Former coach shares memories of baseball great


Those of you who were hanging around Wade Hampton High School in the late 70s or early 80s might recognize that nickname. It belonged to John Dwight Smith of Varnville, SC, but that is not the only nickname he endured during his rise from high school baseball phenom to an accomplished major league star. He had several nicknames that grew out of his personality and his ego. There was always a smile and a sense of happiness on Dwight’s face which often disguised the hard life he actually led growing up.

I’ve been dreading writing this tribute to Dwight after his death. Not because I didn’t want to write about my friend, but because I knew the memories and associated feelings would come rushing back. His life was a wonderful story that could be categorized as “The American Dream” if all things were not considered. His life and his dreams should be captured one day in print or video because it truly is Americana at its best. The irony in writing about Dwight is the important stuff is not about baseball, it is about relationships. The important facets making up Dwight were discipline learned, loyalty to family and friends, a million-dollar smile that embraced anyone he met, love of his music, and enthusiasm for life. If you want to watch a special tribute to Dwight, go to YouTube© and search for the short film titled “The Boys of Zimmer.” The truth is Dwight overcame very much to reach the pinnacle of success as a major league baseball player.

Randy Vaughn's grandchildren with Dwight on Nov.  23, 2020, enjoying the marker dedication to him in Varnville.
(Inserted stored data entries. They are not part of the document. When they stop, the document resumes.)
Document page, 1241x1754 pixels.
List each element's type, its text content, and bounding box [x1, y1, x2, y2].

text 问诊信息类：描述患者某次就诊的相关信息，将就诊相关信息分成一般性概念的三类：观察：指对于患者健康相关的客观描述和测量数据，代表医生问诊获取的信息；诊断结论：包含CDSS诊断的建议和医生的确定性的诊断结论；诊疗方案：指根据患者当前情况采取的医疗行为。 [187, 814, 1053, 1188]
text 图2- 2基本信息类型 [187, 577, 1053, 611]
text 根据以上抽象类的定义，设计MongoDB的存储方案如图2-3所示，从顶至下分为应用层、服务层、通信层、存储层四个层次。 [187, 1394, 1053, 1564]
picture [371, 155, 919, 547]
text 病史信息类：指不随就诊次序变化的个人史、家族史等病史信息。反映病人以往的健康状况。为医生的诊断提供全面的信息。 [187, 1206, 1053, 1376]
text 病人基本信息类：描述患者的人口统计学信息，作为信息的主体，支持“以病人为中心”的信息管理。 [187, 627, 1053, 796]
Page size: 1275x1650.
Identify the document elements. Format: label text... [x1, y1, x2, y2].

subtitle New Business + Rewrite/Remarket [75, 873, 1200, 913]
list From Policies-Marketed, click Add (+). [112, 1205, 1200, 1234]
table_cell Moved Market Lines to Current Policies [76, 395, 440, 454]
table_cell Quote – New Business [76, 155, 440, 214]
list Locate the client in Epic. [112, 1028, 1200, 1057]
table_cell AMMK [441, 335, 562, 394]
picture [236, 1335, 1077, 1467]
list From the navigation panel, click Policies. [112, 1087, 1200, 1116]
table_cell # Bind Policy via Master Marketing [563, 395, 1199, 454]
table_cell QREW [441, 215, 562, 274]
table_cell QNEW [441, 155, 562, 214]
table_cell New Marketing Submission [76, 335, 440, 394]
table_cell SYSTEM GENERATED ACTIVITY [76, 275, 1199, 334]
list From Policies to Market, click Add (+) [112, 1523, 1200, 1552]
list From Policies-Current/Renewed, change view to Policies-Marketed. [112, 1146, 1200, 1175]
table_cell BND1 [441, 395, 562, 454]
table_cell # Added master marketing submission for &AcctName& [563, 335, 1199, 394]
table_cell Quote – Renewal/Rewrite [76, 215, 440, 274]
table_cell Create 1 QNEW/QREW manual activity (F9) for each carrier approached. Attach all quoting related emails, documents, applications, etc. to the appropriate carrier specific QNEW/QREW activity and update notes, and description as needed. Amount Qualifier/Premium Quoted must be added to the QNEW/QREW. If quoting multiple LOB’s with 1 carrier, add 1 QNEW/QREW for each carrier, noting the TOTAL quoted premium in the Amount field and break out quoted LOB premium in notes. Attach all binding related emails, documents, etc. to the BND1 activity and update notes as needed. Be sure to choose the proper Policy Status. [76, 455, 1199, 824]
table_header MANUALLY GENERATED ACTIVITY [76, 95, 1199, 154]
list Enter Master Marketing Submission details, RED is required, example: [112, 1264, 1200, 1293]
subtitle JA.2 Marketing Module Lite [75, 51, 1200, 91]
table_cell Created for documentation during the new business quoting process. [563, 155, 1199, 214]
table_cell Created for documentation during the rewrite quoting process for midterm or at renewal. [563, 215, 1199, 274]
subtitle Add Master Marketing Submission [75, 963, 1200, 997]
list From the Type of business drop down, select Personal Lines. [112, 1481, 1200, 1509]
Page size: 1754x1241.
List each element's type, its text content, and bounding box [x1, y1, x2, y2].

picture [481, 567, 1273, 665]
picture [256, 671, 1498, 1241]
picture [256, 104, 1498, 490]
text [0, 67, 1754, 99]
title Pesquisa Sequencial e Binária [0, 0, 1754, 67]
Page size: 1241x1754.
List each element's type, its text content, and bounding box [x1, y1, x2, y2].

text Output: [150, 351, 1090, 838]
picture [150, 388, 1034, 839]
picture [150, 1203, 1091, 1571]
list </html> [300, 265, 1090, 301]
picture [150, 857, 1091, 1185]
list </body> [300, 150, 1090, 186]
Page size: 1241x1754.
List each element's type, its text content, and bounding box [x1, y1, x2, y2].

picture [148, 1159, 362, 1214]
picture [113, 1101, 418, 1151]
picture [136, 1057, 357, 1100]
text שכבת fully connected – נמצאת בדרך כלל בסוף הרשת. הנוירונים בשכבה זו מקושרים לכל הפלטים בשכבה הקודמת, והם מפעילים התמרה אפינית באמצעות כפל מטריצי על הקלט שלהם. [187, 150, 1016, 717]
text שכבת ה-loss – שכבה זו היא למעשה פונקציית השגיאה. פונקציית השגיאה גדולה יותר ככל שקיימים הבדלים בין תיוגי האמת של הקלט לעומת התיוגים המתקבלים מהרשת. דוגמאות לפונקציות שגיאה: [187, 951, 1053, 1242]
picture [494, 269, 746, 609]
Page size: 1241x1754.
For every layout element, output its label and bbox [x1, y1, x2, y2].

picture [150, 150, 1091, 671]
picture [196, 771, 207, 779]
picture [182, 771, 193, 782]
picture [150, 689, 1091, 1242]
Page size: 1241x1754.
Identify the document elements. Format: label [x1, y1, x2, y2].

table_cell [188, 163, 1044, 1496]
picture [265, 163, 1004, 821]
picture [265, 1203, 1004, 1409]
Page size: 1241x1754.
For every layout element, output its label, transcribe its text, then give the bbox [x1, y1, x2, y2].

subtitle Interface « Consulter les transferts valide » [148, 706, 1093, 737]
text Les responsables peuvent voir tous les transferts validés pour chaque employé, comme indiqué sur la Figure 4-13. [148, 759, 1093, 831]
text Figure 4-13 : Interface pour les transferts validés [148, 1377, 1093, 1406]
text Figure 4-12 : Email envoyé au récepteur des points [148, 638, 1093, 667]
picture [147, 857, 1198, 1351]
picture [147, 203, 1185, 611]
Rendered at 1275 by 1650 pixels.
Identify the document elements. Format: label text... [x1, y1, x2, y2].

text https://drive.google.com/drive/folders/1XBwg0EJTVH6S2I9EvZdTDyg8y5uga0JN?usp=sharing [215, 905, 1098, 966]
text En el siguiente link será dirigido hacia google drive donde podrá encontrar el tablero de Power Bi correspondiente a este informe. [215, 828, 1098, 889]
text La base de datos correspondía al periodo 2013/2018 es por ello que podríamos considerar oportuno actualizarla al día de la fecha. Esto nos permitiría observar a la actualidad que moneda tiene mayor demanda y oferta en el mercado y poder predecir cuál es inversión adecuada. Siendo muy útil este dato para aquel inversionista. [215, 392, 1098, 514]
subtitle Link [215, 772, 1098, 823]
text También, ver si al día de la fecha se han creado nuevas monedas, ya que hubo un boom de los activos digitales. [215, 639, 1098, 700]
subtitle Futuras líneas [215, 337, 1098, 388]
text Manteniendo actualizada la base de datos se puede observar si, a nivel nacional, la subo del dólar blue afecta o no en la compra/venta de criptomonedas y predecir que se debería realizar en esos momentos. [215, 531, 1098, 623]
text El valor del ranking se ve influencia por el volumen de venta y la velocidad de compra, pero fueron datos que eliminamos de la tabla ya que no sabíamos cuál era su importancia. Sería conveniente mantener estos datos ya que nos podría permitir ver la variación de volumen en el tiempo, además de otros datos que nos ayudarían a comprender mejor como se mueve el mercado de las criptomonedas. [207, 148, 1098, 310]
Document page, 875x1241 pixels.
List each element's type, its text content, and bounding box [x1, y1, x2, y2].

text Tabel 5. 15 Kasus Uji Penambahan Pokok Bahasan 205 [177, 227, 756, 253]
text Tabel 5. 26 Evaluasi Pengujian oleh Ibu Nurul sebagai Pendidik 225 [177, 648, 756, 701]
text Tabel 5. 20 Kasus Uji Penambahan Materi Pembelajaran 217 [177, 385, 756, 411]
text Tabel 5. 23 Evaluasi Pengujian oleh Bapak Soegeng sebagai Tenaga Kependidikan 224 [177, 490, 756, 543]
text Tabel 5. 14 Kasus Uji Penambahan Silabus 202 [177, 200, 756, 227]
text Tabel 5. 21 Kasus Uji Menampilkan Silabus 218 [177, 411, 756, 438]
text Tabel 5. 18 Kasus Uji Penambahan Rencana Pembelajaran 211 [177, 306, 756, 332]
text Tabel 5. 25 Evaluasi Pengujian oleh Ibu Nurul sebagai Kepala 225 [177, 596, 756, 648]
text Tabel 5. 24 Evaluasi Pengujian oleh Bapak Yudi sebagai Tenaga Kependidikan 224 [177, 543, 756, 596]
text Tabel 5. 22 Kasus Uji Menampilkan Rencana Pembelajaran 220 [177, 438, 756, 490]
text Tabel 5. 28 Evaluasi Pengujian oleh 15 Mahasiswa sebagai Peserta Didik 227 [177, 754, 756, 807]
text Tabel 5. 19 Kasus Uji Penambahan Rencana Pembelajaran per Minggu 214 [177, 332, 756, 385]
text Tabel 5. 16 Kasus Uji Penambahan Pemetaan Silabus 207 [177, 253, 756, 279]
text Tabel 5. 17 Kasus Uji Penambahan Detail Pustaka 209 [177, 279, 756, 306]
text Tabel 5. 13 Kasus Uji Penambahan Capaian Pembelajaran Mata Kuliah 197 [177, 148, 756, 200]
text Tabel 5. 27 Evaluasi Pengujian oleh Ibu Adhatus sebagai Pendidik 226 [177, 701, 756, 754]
Disco Dwight was an affectionate name for the future world champion Atlanta Brave. Dwight was always walking or riding a bicycle around Varnville and around Wade Hampton. He was doing something else as he traveled the roads. He was always singing with a great voice entertaining anyone along the way. I can still see him as a 10th grader walking across the Wade Hampton baseball field at the first baseball practice in a white tee shirt and red sweat pants singing to the top of his lungs. While he was still walking across the outfield, I asked some of my other players who is singing in center field. Disco Dwight was their response. That was my introduction to John Dwight Smith, future runner-up as National League Rookie-of-the-Year.